* SOURCE MATERIAL *
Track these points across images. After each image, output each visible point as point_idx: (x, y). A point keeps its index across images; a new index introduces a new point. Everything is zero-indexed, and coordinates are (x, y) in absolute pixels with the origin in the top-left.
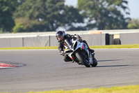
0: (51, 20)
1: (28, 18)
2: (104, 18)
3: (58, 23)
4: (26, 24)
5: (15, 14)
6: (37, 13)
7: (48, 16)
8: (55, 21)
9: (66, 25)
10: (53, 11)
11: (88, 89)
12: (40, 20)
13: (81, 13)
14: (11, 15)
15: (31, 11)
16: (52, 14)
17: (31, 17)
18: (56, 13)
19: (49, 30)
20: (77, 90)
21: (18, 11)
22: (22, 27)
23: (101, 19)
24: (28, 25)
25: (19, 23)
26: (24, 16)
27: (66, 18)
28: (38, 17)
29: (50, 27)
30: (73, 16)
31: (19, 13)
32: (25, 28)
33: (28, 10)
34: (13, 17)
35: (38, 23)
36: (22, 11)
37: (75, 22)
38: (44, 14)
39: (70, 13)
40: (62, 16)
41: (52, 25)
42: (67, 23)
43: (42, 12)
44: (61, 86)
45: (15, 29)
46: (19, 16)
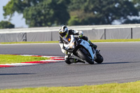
0: (106, 13)
1: (83, 11)
3: (114, 16)
4: (81, 17)
5: (70, 7)
6: (92, 6)
7: (104, 9)
8: (111, 14)
9: (122, 18)
10: (108, 4)
12: (96, 13)
13: (136, 6)
14: (66, 8)
15: (86, 4)
16: (108, 7)
17: (86, 10)
18: (111, 6)
19: (104, 23)
21: (72, 4)
22: (77, 19)
24: (84, 17)
25: (74, 16)
26: (79, 9)
27: (121, 11)
28: (93, 10)
29: (106, 20)
30: (128, 10)
31: (74, 6)
32: (80, 21)
33: (83, 3)
34: (68, 10)
35: (93, 16)
36: (78, 4)
37: (131, 15)
38: (100, 7)
39: (125, 6)
40: (118, 9)
41: (108, 18)
42: (123, 16)
43: (97, 5)
45: (69, 22)
46: (74, 9)
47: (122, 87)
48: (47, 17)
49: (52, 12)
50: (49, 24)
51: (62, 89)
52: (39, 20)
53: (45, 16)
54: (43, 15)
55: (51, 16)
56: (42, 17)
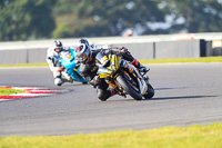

* YOUR OBJECTIVE *
Rewrite all of the entries above with "top-left" swapped for "upper-left" and everything else unchanged, leaving out the pictures.

* ANSWER BOX *
Track these points across images. After each image, output each visible point as point_idx: (x, y). A point keeps its index across images; a new index introduces a new point. Everything is zero-indexed, and coordinates are (x, y) in absolute pixels with the origin in the upper-left.
0: (51, 20)
1: (28, 18)
2: (104, 18)
3: (58, 23)
4: (26, 24)
5: (15, 14)
6: (37, 13)
7: (48, 16)
8: (55, 21)
9: (66, 25)
10: (53, 11)
11: (88, 89)
12: (40, 20)
13: (81, 13)
14: (11, 15)
15: (31, 11)
16: (52, 14)
17: (31, 17)
18: (56, 13)
19: (49, 30)
20: (77, 90)
21: (18, 11)
22: (22, 27)
23: (101, 19)
24: (28, 25)
25: (19, 23)
26: (24, 16)
27: (66, 18)
28: (38, 17)
29: (50, 27)
30: (73, 16)
31: (19, 13)
32: (25, 28)
33: (28, 10)
34: (13, 17)
35: (38, 23)
36: (22, 11)
37: (75, 22)
38: (44, 14)
39: (70, 13)
40: (62, 16)
41: (52, 25)
42: (67, 23)
43: (42, 12)
44: (61, 86)
45: (15, 29)
46: (19, 16)
0: (106, 13)
1: (83, 11)
3: (114, 16)
4: (81, 17)
5: (70, 7)
6: (92, 6)
7: (104, 9)
8: (111, 14)
9: (122, 18)
10: (108, 4)
12: (96, 13)
13: (136, 6)
14: (66, 8)
15: (86, 4)
16: (108, 7)
17: (86, 10)
18: (111, 6)
19: (104, 23)
21: (72, 4)
22: (77, 19)
24: (84, 17)
25: (74, 16)
26: (79, 9)
27: (121, 11)
28: (93, 10)
29: (106, 20)
30: (128, 10)
31: (74, 6)
32: (80, 21)
33: (83, 3)
34: (68, 10)
35: (93, 16)
36: (78, 4)
37: (131, 15)
38: (100, 7)
39: (125, 6)
40: (118, 9)
41: (108, 18)
42: (123, 16)
43: (97, 5)
45: (69, 22)
46: (74, 9)
47: (122, 87)
48: (47, 17)
49: (52, 12)
50: (49, 24)
51: (62, 89)
52: (39, 20)
53: (45, 16)
54: (43, 15)
55: (51, 16)
56: (42, 17)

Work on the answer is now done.